Tropische Korallenriffe sind schützenswert: Aus ökologischer Sicht sind sie von bestechendem Artenreichtum, für die Küstenbewohner dienen sie als Wellenbrecher und reicher Fischgrund, Touristen sind fasziniert von ihrer bizarren Schönheit. Ein Forscherteam der Universitäten Berlin und Chicago hat nun ein weiteres Argument für die Bewahrung der durch den Klimawandel gefährdeten Unterwasserlandschaften herausgefunden: Sie bringen mehr neue Arten hervor als andere Lebensräume.

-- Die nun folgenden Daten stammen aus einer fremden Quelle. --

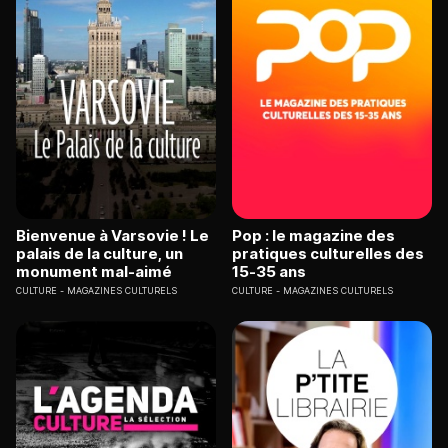
Bienvenue à Varsovie ! Le
Pop : le magazine des
palais de la culture, un
pratiques culturelles des
monument mal-aimé
15-35 ans
CULTURE
MAGAZINES CULTURELS
CULTURE
MAGAZINES CULTURELS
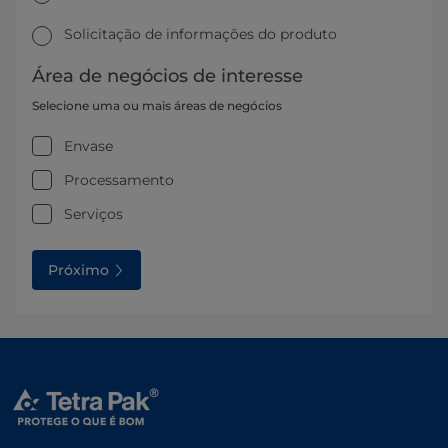
Solicitação de informações do produto
Área de negócios de interesse
Selecione uma ou mais áreas de negócios
Envase
Processamento
Serviços
Próximo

"Die Artenvielfalt ist weltweit am höchsten in den Tropen und dort besonders hoch an Korallenriffen", erklärt der Paläontologe Wolfgang Kießling von der Berliner Humboldt-Universität, Hauptautor der jetzt im Wissenschaftsmagazin "Science" publizierten Arbeit. Lange vermutete man, dass Spezies aus anderen Lebensräumen einwanderten und in der komplexen Struktur der Korallenlandschaften eine Nische fänden. Doch Kießling und Kollegen glaubten nicht an die Theorie. Aus einer paläobiologische Datenbank, in der das Alter und die Herkunft tausender Fossilien katalogisiert sind, wählten die Forscher 6615 Weichtierarten. Dabei konzentrierten sie sich auf Arten, die wenigstens ein Erdzeitalter überdauert hatten. Dann untersuchten sie, an welchen Stellen die jeweils ältesten Vorkommen nachgewiesen wurden. An der Stelle, an welcher der älteste Fund einer Gattung vorliegt, ist sie höchstwahrscheinlich entstanden. Und Wirbellose sind kooperative Untersuchungsobjekte: Schnecken, Muscheln oder Seeanemonen werden nach dem Absterben nicht weggespült, sondern in das Gestein eingebettet.
Wiege der Evolution
Die Untersuchung bestätigte die Vermutung der Wissenschaftler: Korallenriffe zählen zu den produktivsten Lebensräumen, dort entstehen um 45% mehr Arten als in anderen tropischen Lebensräumen. Von dort verbreiteten sich viele Arten auch außerhalb der Riffe. Über 65% der neuen Arten fanden sich später auch in anderen Lebensräumen und bereicherten dort das biologische Spektrum. "Korallenriffe dienen als eine Wiege der Evolution", sagt Kießling. Umgekehrt siedelten sich in den Riffen jedoch nur wenige externe Arten an.
Eine weitere Vermutung bestätigte sich ebenfalls: Im Flachwasser entwickeln sich nach den Ergebnissen der Wissenschaftler mehr Arten als in tiefen Gewässern, in tropischen Meeren mehr als in kühleren Bereichen und in Kalkriffen mehr als in solchen aus Sand. Daneben stellten die Paläontologen fest, dass während des Erdaltertums - im Fachjargon Paläozoikum - in den Riffen mehr Arten in kurzer Zeit entstanden als später. Dafür haben die Forscher zwei Erklärungsmodelle: Entweder hat die evolutionäre Schaffenskraft der Riffe nachgelassen oder aber die übrigen Lebensräume im Wasser bieten mittlerweile verbesserte Bedingungen, so dass sich die Entstehung neuer Arten heute mehr verteilt.